I am sure that equally snide games take place in universities all across France.
In sum, Continental philosophers think that analytic philosophy misses the forest for the trees, and analytic philosophers think that Continental philosophers are unintelligible, egomaniacal morons.
Father Fred and I had read a lot of Kierkegaard and early Christian theology, as well as some existentialist fiction, works by Camus, Kafka, Dostoyevsky—which is to say, I’d mostly studied the morons, and was thus underprepared for what I faced at Harvard, so grossly that I briefly considered abandoning the concentration for something more user-friendly, English or government. But I persevered, spurred on by the notion that I couldn’t, and just as I taught myself not to drop my
r’s
or elongate my vowels, with practice I learned the system, coming to appreciate the crystalline beauty of the analytic style and winning several departmental prizes for my writing.

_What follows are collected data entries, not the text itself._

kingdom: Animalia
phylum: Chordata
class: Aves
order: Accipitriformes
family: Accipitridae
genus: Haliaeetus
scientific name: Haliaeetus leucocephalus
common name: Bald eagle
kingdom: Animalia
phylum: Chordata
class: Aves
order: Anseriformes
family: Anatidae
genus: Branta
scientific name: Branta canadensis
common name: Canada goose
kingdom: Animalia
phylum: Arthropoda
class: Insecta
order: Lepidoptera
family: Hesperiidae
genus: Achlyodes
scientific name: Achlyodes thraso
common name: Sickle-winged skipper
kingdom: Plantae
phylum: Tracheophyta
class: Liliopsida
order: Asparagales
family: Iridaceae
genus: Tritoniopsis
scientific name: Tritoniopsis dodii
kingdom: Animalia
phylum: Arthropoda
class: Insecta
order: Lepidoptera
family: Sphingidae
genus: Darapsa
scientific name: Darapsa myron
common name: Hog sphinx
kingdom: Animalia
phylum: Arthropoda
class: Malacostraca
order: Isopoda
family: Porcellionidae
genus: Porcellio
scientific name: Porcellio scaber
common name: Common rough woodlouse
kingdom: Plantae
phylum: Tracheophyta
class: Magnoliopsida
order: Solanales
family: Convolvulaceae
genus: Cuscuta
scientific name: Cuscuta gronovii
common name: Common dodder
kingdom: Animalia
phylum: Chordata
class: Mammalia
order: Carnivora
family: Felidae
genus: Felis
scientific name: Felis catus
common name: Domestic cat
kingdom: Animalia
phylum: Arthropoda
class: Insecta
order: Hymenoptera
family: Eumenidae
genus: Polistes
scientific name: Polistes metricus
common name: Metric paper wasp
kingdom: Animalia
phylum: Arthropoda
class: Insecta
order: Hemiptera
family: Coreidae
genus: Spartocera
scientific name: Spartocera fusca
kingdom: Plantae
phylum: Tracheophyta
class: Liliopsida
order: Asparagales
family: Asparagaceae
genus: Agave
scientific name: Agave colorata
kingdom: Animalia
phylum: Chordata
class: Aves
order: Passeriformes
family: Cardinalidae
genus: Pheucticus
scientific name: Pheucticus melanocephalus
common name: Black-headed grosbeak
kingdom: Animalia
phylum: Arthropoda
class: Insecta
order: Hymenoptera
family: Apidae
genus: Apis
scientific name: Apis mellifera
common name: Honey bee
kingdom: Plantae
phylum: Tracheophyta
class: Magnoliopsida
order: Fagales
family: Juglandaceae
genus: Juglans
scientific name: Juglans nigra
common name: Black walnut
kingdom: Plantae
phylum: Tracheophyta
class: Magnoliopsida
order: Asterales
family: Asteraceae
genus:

I had a dirty little secret, though: all the while I’d been nursing a nasty addiction to existentialism. I couldn’t get away from it, especially Nietzsche, whose ideas gripped me in a way I could not easily explain. People will always argue about what he really meant, but what stood out for me was his insistence that we are radically alone—and therefore bear ultimate responsibility for creating ourselves. His concept of the
Übermensch,
so often vilified as amoral, made perfect sense to me. I had done precisely that: I had overcome, rising up out of an unread cesspool, breaking myself down, reforming myself in a mold of my own making. As senior year rolled around, and I found my professors encouraging me to pursue a Ph.D., I could not help but believe that Fate had big plans for me. Or, more accurately, that I had big plans for Fate.
Thus it was that I enrolled in graduate school intending to write my dissertation on the one topic that meant most to me: free will. And damned if I wouldn’t nail that puppy to the floor, melding existentialist fervor with analytical precision, forging a new mode of expression that would not only reshape a three-thousand-year-old debate but clear a new path for philosophy going into the twenty-first century. Applause, please.
Such grandiosity was misplaced. To begin with, I’m not smart enough, although it has taken me years to come to grips with that. (If I even have.) More important, I was out of sync with the times. The bitter facts of contemporary American academia are thus: one writes not to change the shape of the world but to get one’s degree; one gets a degree in order to get a job; one gets a job because one must live. If one is very talented and very lucky, one catches the attention of Oxford University Press; one sells three hundred copies, all to other philosophers, and toasts oneself with a bottle of mediocre merlot.